For purposes of this Agreement, employment with PG&E Corporation means employment with any member of the Participating Company Group.
|
Grant of
Performance Shares
|
PG&E Corporation grants you the number of Performance Shares shown on the cover sheet of this Agreement (the "Performance Shares"). The Performance Shares are subject to the terms and conditions of this Agreement and the LTIP.
|
Vesting of Performance Shares
Settlement in Shares/
Performance Goals
|
As long as you remain employed with PG&E Corporation, the Performance Shares will vest upon, and to the extent of, the Committee's certification of the extent to which performance goals have been attained for this award, which certification will occur on or after January 1 but before March 15 of the third year following the calendar year of grant specified in the cover sheet (the "Vesting Date"). Except as described below, all Performance Shares that have not vested will be cancelled upon termination of your employment.

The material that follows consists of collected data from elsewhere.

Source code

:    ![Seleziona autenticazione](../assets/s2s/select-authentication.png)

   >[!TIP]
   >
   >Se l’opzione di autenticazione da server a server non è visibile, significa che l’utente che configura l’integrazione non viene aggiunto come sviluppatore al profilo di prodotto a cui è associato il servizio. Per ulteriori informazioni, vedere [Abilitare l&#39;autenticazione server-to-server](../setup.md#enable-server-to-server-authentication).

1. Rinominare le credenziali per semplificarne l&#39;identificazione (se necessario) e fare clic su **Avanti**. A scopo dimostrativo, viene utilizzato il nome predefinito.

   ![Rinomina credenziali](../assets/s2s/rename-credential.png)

Vested Performance Shares will be settled in shares of PG&E Corporation common stock, subject to the satisfaction of Withholding Taxes, as described below. The number of shares you are entitled to receive will be calculated by multiplying the number of vested Performance Shares by the "payout percentage" determined as follows (except as set forth elsewhere in this Agreement), rounded to the nearest whole number:
|
Fifty percent of the Performance Shares have a safety performance goal and resulting safety payout percentage, and the other fifty percent of the Performance Shares have an affordability performance goal and resulting affordability payout percentage. Subject to rounding considerations, in each case, if performance is below threshold, the payout percentage will be 0%; if performance is at threshold, the payout percentage will be 25%; if performance is at target, the payout percentage will be 100%; and if performance is at or better than maximum, the payout percentage will be 200%. The actual payout percentage for performance between threshold and maximum will be determined based on linear interpolation between the payout percentages for threshold and target, or target and maximum, as appropriate.

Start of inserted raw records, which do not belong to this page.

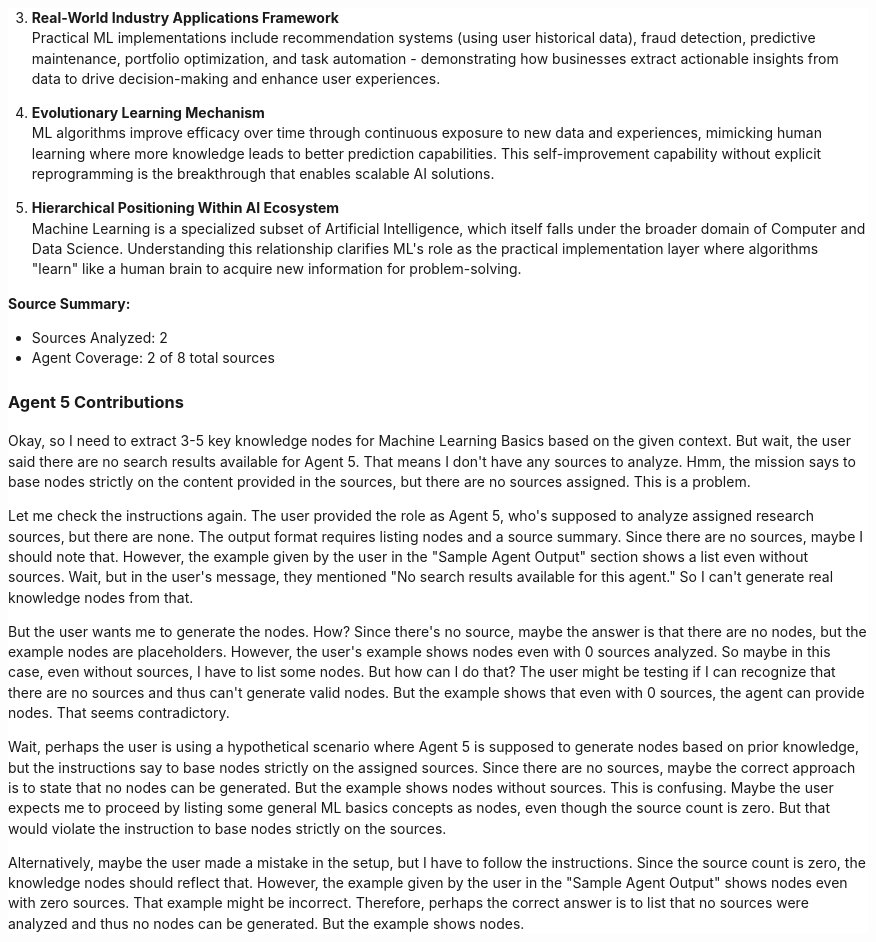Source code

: 3. **Real-World Industry Applications Framework**  
   Practical ML implementations include recommendation systems (using user historical data), fraud detection, predictive maintenance, portfolio optimization, and task automation - demonstrating how businesses extract actionable insights from data to drive decision-making and enhance user experiences.

4. **Evolutionary Learning Mechanism**  
   ML algorithms improve efficacy over time through continuous exposure to new data and experiences, mimicking human learning where more knowledge leads to better prediction capabilities. This self-improvement capability without explicit reprogramming is the breakthrough that enables scalable AI solutions.

5. **Hierarchical Positioning Within AI Ecosystem**  
   Machine Learning is a specialized subset of Artificial Intelligence, which itself falls under the broader domain of Computer and Data Science. Understanding this relationship clarifies ML's role as the practical implementation layer where algorithms "learn" like a human brain to acquire new information for problem-solving.

**Source Summary:**
- Sources Analyzed: 2
- Agent Coverage: 2 of 8 total sources

### Agent 5 Contributions
<think>
Okay, so I need to extract 3-5 key knowledge nodes for Machine Learning Basics based on the given context. But wait, the user said there are no search results available for Agent 5. That means I don't have any sources to analyze. Hmm, the mission says to base nodes strictly on the content provided in the sources, but there are no sources assigned. This is a problem.

Let me check the instructions again. The user provided the role as Agent 5, who's supposed to analyze assigned research sources, but there are none. The output format requires listing nodes and a source summary. Since there are no sources, maybe I should note that. However, the example given by the user in the "Sample Agent Output" section shows a list even without sources. Wait, but in the user's message, they mentioned "No search results available for this agent." So I can't generate real knowledge nodes from that. 

But the user wants me to generate the nodes. How? Since there's no source, maybe the answer is that there are no nodes, but the example nodes are placeholders. However, the user's example shows nodes even with 0 sources analyzed. So maybe in this case, even without sources, I have to list some nodes. But how can I do that? The user might be testing if I can recognize that there are no sources and thus can't generate valid nodes. But the example shows that even with 0 sources, the agent can provide nodes. That seems contradictory. 

Wait, perhaps the user is using a hypothetical scenario where Agent 5 is supposed to generate nodes based on prior knowledge, but the instructions say to base nodes strictly on the assigned sources. Since there are no sources, maybe the correct approach is to state that no nodes can be generated. But the example shows nodes without sources. This is confusing. Maybe the user expects me to proceed by listing some general ML basics concepts as nodes, even though the source count is zero. But that would violate the instruction to base nodes strictly on the sources. 

Alternatively, maybe the user made a mistake in the setup, but I have to follow the instructions. Since the source count is zero, the knowledge nodes should reflect that. However, the example given by the user in the "Sample Agent Output" shows nodes even with zero sources. That example might be incorrect. Therefore, perhaps the correct answer is to list that no sources were analyzed and thus no nodes can be generated. But the example shows nodes.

The measures and goals are discussed in more detail below:
Safety - At the end of 2018, PG&E Corporation's lost workday ("LWD") case rate ("LWD Rate") for that year will be measured as the number of LWD cases incurred per 200,000 hours worked during 2018. LWD cases will be measured in the same manner as for the 2016 Short-Term Incentive Plan, will include OSHA recordable incidents that result in loss of at least one workday, and will exclude fatalities. Threshold performance is 0.247, target performance is 0.215, and maximum performance is 0.201.
Affordability - PG&E Corporation's affordability performance will be measured as the reduction in standard rate case expense for unitized work and support operations and maintenance costs over the three calendar years prior to the normal Vesting Date (the "Performance Period"), as compared to escalated actual costs in these areas for 2014, escalated by two years (at 2.75 perent per year) , as determined in the sole discretion of the Committee in accordance with the terms adopted by the Committee at its February 16, 2016 meeting. Threshold performance is $75 million, target performance is $100 million, and maximum performance is $200 million.

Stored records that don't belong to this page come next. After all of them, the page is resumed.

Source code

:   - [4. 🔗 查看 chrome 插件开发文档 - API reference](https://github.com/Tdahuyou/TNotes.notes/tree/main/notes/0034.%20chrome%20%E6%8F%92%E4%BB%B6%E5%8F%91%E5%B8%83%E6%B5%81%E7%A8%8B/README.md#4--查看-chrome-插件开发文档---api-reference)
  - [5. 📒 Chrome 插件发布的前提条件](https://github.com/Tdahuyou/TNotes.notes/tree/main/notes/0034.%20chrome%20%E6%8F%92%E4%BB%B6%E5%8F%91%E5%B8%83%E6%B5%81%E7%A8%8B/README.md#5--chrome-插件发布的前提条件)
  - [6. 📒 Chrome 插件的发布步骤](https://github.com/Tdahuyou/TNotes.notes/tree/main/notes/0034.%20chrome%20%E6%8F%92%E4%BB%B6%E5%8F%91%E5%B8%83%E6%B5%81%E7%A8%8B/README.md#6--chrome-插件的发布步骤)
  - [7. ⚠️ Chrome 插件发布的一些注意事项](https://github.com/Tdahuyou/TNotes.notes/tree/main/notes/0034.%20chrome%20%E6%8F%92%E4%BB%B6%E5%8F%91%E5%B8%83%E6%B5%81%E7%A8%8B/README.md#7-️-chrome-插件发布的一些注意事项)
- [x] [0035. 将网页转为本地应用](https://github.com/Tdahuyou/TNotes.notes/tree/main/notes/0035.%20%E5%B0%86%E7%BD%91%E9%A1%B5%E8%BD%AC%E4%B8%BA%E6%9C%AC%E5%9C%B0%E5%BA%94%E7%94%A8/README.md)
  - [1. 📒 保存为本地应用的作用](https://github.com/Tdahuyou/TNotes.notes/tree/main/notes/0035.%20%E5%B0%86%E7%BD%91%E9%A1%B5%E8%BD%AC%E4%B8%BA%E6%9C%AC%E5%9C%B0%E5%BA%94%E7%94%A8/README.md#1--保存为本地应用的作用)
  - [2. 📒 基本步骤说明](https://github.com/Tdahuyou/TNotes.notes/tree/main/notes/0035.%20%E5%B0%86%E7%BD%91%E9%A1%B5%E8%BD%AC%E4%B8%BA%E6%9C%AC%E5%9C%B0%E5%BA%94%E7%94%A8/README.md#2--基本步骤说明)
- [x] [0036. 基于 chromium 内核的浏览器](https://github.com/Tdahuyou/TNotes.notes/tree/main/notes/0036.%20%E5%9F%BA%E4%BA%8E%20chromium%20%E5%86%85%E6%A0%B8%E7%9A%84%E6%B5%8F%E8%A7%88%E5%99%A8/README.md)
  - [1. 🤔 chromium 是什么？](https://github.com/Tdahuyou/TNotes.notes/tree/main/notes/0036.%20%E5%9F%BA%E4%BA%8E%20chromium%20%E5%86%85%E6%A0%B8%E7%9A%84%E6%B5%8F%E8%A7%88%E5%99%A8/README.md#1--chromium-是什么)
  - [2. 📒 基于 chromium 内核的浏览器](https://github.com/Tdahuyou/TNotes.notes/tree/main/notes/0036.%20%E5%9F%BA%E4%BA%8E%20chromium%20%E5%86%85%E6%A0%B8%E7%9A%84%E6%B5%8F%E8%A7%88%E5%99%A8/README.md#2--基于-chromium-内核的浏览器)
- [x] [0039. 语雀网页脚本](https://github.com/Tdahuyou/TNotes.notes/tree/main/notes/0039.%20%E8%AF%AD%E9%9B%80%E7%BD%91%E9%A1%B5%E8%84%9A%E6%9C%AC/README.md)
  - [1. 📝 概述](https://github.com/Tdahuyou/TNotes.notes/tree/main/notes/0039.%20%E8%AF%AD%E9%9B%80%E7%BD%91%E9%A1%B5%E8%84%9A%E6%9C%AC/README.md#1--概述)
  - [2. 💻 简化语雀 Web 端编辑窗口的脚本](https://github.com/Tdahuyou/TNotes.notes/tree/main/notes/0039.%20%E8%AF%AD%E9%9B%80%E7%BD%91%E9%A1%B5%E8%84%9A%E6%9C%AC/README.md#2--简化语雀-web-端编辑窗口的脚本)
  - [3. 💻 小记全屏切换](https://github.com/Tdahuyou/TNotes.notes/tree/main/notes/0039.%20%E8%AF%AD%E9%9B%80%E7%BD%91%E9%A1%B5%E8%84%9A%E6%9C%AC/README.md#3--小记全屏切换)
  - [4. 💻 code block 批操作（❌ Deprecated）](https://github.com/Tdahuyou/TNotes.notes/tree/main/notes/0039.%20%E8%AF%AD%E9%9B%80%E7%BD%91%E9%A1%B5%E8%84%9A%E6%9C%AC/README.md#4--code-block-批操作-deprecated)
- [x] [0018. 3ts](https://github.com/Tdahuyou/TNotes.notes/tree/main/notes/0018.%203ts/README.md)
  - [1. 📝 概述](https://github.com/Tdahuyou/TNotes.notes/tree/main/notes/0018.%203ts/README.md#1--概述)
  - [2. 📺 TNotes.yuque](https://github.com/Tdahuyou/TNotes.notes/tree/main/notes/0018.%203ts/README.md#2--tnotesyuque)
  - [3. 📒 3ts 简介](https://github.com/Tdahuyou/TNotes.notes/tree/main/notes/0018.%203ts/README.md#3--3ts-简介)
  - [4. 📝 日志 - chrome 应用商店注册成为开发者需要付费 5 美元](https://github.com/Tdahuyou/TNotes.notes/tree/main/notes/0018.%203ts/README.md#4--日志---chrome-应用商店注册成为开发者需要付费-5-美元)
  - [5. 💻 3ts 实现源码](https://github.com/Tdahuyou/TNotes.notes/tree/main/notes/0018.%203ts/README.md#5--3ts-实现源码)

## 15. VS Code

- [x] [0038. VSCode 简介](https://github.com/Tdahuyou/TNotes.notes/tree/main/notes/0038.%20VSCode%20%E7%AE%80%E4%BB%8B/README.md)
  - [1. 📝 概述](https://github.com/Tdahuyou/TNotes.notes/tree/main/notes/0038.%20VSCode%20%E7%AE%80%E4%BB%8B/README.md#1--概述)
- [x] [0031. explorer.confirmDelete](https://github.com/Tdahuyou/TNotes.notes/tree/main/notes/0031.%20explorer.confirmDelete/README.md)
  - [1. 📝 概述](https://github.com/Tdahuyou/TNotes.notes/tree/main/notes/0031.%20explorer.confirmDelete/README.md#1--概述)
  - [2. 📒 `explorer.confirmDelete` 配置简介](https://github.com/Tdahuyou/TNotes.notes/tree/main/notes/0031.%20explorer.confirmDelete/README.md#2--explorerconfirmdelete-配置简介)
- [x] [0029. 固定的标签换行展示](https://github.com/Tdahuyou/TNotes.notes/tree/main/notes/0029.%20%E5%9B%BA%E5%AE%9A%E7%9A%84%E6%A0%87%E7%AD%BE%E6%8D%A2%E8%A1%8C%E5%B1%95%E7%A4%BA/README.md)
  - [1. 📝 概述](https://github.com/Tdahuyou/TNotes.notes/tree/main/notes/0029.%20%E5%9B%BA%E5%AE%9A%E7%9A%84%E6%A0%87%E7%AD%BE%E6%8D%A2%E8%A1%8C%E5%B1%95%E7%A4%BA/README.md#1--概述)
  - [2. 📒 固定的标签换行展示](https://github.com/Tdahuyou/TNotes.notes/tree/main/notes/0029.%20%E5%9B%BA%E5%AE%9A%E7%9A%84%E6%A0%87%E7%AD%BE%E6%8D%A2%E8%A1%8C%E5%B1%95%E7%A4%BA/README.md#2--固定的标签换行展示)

The final payout percentages, if any, will be determined as soon as practicable following the date that the Committee (or a subcommittee of that Committee) or an equivalent body certifies the extent to which the performance goals have been attained, pursuant to Section 10.5(a) of the LTIP. PG&E Corporation will issue shares as soon as practicable after such determination, but no earlier than the Vesting Date, and not later than March 15 of the calendar year following completion of the Performance Period.
|
|
Dividends
|
Each time that PG&E Corporation declares a dividend on its shares of common stock, an amount equal to the dividend multiplied by the number of Performance Shares granted to you by this Agreement will be accrued on your behalf. If you receive a Performance Share settlement in accordance with the preceding paragraph, at that same time you also will receive a cash payment equal to the amount of any dividends accrued with respect to your Performance Shares over the Performance Period multiplied by the same payout percentage used to determine the number of shares you are entitled to receive, if any.
|
Voluntary Termination
|
If you terminate your employment with PG&E Corporation voluntarily before the Vesting Date (other than for Retirement), all of the Performance Shares will be cancelled as of the date of such termination and any dividends accrued with respect to your Performance Shares will be forfeited.
|
Termination for Cause
|
If your employment with PG&E Corporation is terminated at any time by PG&E Corporation for cause before the Vesting Date, all of the Performance Shares will be cancelled as of the date of such termination and any dividends accrued with respect to your Performance Shares will be forfeited. In general, termination for "cause" means termination of employment because of dishonesty, a criminal offense, or violation of a work rule, and will be determined by and in the sole discretion of PG&E Corporation.
|
No Retention Rights
|
This Agreement is not an employment agreement and does not give you the right to be retained by PG&E Corporation. Except as otherwise provided in an applicable employment agreement, PG&E Corporation reserves the right to terminate your employment at any time and for any reason.
|
Recoupment of Awards
|
Awards are subject to recoupment in accordance with any applicable law and any recoupment policy adopted by the Corporation from time to time.
|
Applicable Law
|
This Agreement will be interpreted and enforced under the laws of the State of California.